There’s no such thing as ‘Sashimi Grade’.
Amsterdam is a melting pot of different cultures, and luckily, that means the majority of Dutch people you’ll meet speak fluent English. That also means it’s not uncommon to default to English when you have a question or want to strike up a conversation.
That’s why it took my husband and I by surprise when we asked our grocer if the salmon in the fish section of the grocery store was ‘sashimi grade’. (Every so often we’ll make our own sushi or poke bowls at home when the craving strikes). He looked at us like we’re crazy. Apparently, when you buy fish it’s fresh — you won’t find the Dutch distinguishing different qualities of ahi tuna.
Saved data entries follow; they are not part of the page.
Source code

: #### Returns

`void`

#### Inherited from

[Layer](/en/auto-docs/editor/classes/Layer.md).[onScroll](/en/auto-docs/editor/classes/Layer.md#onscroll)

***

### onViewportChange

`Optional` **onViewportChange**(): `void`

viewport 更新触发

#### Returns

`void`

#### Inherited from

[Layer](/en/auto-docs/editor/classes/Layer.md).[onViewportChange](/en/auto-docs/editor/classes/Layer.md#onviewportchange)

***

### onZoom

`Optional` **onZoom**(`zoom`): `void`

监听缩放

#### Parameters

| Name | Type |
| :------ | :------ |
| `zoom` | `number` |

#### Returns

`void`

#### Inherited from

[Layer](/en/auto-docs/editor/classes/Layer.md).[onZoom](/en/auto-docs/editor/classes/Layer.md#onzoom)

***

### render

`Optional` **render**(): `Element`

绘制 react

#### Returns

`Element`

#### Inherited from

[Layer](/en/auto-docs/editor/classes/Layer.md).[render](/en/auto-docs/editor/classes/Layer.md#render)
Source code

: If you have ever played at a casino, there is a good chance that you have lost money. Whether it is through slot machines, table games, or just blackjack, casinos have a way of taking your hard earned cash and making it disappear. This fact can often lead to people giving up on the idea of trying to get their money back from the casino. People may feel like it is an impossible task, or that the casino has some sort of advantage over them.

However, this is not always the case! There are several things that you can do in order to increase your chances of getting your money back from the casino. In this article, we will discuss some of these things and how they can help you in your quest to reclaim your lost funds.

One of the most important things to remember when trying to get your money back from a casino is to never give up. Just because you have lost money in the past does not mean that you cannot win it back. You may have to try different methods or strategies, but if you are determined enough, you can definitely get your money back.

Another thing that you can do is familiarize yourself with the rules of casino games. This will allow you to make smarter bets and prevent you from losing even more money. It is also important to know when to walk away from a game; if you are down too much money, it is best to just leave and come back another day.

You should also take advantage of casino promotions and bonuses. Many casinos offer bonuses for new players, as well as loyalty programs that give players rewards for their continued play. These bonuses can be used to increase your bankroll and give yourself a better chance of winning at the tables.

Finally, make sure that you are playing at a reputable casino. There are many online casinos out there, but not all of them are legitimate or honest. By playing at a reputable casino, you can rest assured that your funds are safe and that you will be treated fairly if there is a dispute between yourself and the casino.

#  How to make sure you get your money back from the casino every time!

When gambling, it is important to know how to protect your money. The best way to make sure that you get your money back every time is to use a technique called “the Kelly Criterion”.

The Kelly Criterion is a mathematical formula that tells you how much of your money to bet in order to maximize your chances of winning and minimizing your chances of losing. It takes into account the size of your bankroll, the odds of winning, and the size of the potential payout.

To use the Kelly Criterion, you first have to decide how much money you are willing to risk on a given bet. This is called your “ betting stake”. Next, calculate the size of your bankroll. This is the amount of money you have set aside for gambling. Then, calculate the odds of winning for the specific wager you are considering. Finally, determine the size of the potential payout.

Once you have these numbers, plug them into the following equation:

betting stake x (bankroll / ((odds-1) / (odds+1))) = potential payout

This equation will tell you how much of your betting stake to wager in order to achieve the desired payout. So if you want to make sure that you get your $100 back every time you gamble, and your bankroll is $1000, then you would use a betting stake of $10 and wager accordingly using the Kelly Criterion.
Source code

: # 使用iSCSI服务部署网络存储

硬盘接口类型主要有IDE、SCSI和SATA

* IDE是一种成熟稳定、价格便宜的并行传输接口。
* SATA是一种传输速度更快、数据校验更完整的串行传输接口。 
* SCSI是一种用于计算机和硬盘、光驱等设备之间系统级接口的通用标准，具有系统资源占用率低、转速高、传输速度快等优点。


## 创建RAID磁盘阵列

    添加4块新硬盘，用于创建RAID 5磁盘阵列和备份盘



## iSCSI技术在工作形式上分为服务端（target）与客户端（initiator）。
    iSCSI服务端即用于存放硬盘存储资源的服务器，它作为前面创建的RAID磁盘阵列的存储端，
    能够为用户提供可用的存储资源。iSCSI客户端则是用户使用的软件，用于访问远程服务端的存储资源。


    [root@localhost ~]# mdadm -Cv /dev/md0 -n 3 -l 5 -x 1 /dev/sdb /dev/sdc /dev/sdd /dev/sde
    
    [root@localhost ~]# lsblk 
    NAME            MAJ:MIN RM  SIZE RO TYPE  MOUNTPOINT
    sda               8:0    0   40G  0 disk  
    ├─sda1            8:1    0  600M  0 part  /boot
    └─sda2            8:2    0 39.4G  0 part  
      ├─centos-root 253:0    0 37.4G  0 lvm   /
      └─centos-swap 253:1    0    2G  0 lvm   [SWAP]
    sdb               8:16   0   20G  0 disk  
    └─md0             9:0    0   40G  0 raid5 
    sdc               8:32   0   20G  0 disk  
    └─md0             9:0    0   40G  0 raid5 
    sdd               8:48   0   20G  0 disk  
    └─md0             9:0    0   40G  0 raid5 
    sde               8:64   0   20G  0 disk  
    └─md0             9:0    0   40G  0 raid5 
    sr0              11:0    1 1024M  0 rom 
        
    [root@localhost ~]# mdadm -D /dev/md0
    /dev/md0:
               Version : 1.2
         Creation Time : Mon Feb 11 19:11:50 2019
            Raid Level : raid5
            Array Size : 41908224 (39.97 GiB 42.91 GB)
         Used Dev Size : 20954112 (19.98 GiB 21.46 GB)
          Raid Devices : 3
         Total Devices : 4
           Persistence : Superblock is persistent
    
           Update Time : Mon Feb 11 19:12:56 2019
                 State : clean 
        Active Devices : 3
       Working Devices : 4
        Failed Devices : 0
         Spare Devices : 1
Eating butter on bread every day is not unhealthy.
My Dutch friend told me she was on a diet the other day, and then she proceeded to dig into the bowl of fries that was in front of her. Like many other European countries, moderation is prioritized over what is being eaten. It’s the same reason your average soda in Europe looks like the child size version in America. Here, diet usually means: skip the fast food, opt for more veggies, don’t overdo it on the butter, and don’t starve yourself because you’ll just end up overeating anyway.
All in all, one of the biggest adjustments I’ve made since moving abroad is being more conscious about my health. I pay attention to the quality of the food I’m buying, and have recently cut red meat out of my diet in an effort to eat more fish and veggies. I ‘indulge’ by ordering delivery online from my favorite salad place. I bike or walk almost everywhere.
Living abroad has certainly opened my eyes to the what a different food culture can provide, and how it can make you more aware of what you are eating. Overall, I eat less, feel more awake, and don’t think twice about buying white bread at the store when I want it — and neither does anyone else around me.
I still can’t walk in my apartment without double-checking the fresh eggs sitting on my kitchen counter, but I guess some things just take time.